Re: getdents - ext4 vs btrfs performance
From: Ted Ts'o <tytso@mit.edu>
Date: 2012-03-18 20:56:58
Also in:
linux-btrfs, linux-fsdevel, lkml
On Thu, Mar 15, 2012 at 11:42:24AM +0100, Jacek Luczak wrote:
That was not a SVN server. It was a build host having checkouts of SVN projects. The many files/dirs case is common for VCS and the SVN is not the only that would be affected here.
Well, with SVN it's 2x or 3x the number of files in the checked out source code directory, right? So if a particular source tree has 2,000 files in a source directory, then SVN might have at most 6,000 files, and if you assume each directory entry is 64 bytes, we're still talking about 375k. Do you have more files than that in a directory in practice with SVN? And if so why?
AFAIR git.kernel.org was also suffering from the getdents().
git.kernel.org was suffering from a different problem, which was that the git.kernel.org administrators didn't feel like automatically doing a "git gc" on all of the repositories, and a lot of people were just doing "git pushes" and not bothering to gc their repositories. Since git.kernel.org users don't have shell access any more, the git.kernel.org administrators have to be doing automatic git gc's. By default git is supposed to automatically do a gc when there are more than 6700 loose object files (which are distributed across 256 1st level directories, so in practice a .git/objects/XX directory shouldn't have more than 30 objects in it, which each directory object taking 48 bytes). The problem I believe is that "git push" commands weren't checking gc.auto limit, and so that's why git.kernel.org had in the past suffered from large directories. This is arguably a git bug, though, and as I mentioned, since we all don't have shell access to git.kernel.org, this has to be handled automatically now....

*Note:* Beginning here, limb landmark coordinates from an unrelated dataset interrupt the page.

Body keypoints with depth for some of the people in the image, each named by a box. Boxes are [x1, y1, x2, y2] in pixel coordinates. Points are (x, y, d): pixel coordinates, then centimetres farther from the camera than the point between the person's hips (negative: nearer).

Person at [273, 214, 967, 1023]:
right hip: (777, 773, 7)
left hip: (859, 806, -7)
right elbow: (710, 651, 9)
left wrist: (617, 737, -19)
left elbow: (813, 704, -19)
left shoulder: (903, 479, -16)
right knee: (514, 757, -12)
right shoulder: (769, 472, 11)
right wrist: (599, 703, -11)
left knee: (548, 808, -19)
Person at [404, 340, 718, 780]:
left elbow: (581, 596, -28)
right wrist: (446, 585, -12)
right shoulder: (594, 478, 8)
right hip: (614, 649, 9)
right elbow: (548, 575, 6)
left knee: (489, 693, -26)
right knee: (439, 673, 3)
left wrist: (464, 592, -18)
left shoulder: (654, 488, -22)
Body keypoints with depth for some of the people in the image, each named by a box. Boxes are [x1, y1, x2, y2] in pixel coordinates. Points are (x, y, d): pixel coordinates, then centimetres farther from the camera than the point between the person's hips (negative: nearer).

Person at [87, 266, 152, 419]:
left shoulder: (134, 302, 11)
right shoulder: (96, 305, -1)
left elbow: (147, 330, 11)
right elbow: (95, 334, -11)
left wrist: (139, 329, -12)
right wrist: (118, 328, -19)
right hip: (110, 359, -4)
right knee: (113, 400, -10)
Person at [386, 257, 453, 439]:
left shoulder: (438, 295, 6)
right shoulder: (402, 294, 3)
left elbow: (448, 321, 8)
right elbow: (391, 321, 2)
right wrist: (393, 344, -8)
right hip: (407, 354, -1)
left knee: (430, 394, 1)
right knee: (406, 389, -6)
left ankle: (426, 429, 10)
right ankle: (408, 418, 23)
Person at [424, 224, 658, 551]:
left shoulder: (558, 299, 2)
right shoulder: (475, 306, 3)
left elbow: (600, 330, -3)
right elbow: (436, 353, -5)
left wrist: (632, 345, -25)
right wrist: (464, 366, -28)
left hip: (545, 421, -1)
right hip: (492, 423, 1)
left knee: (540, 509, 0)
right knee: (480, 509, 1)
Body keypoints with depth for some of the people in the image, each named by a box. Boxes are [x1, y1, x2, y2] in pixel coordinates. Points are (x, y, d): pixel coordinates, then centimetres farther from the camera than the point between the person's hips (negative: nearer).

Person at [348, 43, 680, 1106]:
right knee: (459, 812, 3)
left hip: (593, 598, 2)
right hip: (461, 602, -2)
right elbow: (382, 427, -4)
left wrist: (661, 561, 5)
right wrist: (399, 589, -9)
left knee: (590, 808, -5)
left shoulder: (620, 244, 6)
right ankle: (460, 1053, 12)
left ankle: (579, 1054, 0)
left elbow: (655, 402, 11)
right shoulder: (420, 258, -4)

Same applies to commercial products that are heavily stuffed with many files/dirs, e.g. ClearCase or Synergy.
How many files in a dircectory do we commonly see with these systems? I'm not familiar with them, and so I don't have a good feel for what typical directory sizes tend to be.
A medium size you are referring would most probably fit into 256k and this could be enough for 90% of cases. Large production system running on ext4 need backups thus those would benefit the most here.
Yeah, 256k or 512k is probably the best. Alternatively, the backup
programs could simply be taught to sort the directory entries by inode
number, and if that's not enough, to grab the initial block numbers
using FIEMAP and then sort by block number. Of course, all of this
optimization may or may not actually give us as much returns as we
think, given that the disk is probably seeking from other workloads
happening in parallel anyway (another reason why I am suspicious that
timing the tar command may not be an accurate way of measuring actual
performance when you have other tasks accessing the file system in
parallel with the backup).
- Ted